I've moved a couple dozen times in my life. It was almost always for better job, although once it was for a better view and the time after that it was because of the divorce. I always thought it made sense at the time. There's something invigorating about moving on, packing up what you really need and getting rid of what you really don't. There's also something poignant about it, looking around the empty rooms for the last time, aware of the echos and the memories and the knowledge that you won't be back. Like a funeral, a move concentrates the passage of years into a day or two. It reminds you again that all things pass.
Thanks for the tip, right? At certain age you don't really need to change houses to make that point.
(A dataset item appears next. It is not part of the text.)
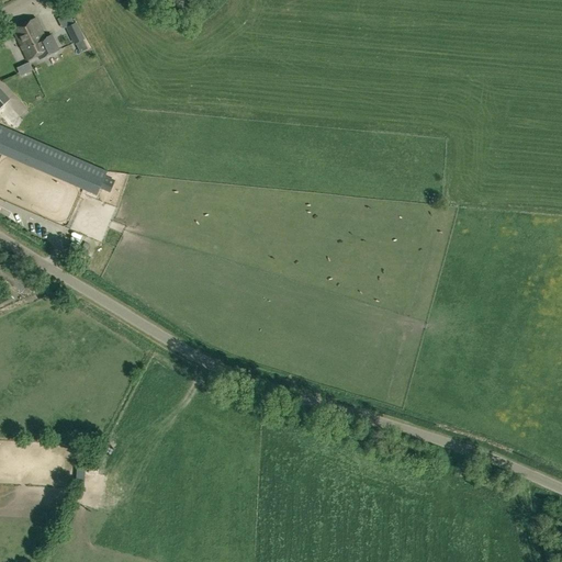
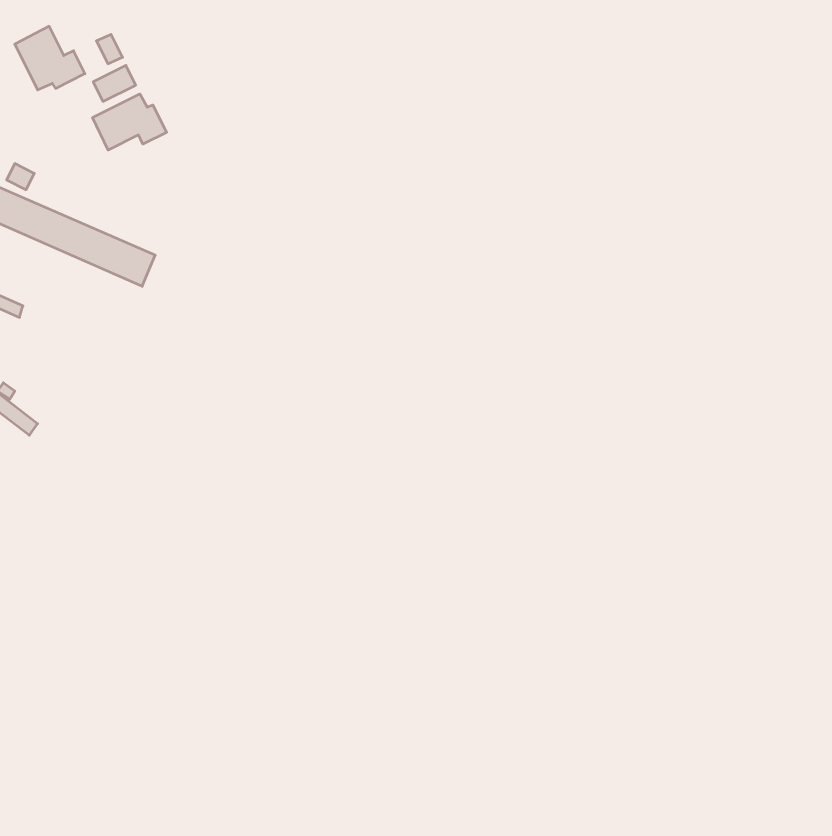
building: none -> [93,94,167,150]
It's gotten so I can't wrestle a mattress or a dryer into a new place without picturing the day I must wrestle it back out. If the bad economy postpones that day, fine with me. I'd rather have this couch in the living room than in the truck.
But move on we must, sooner or later, good intentions and bad economy notwithstanding. No doubt there are few more ahead, before that final move to the big gated community in the sky. For that one, fortunately, there's no need to pack.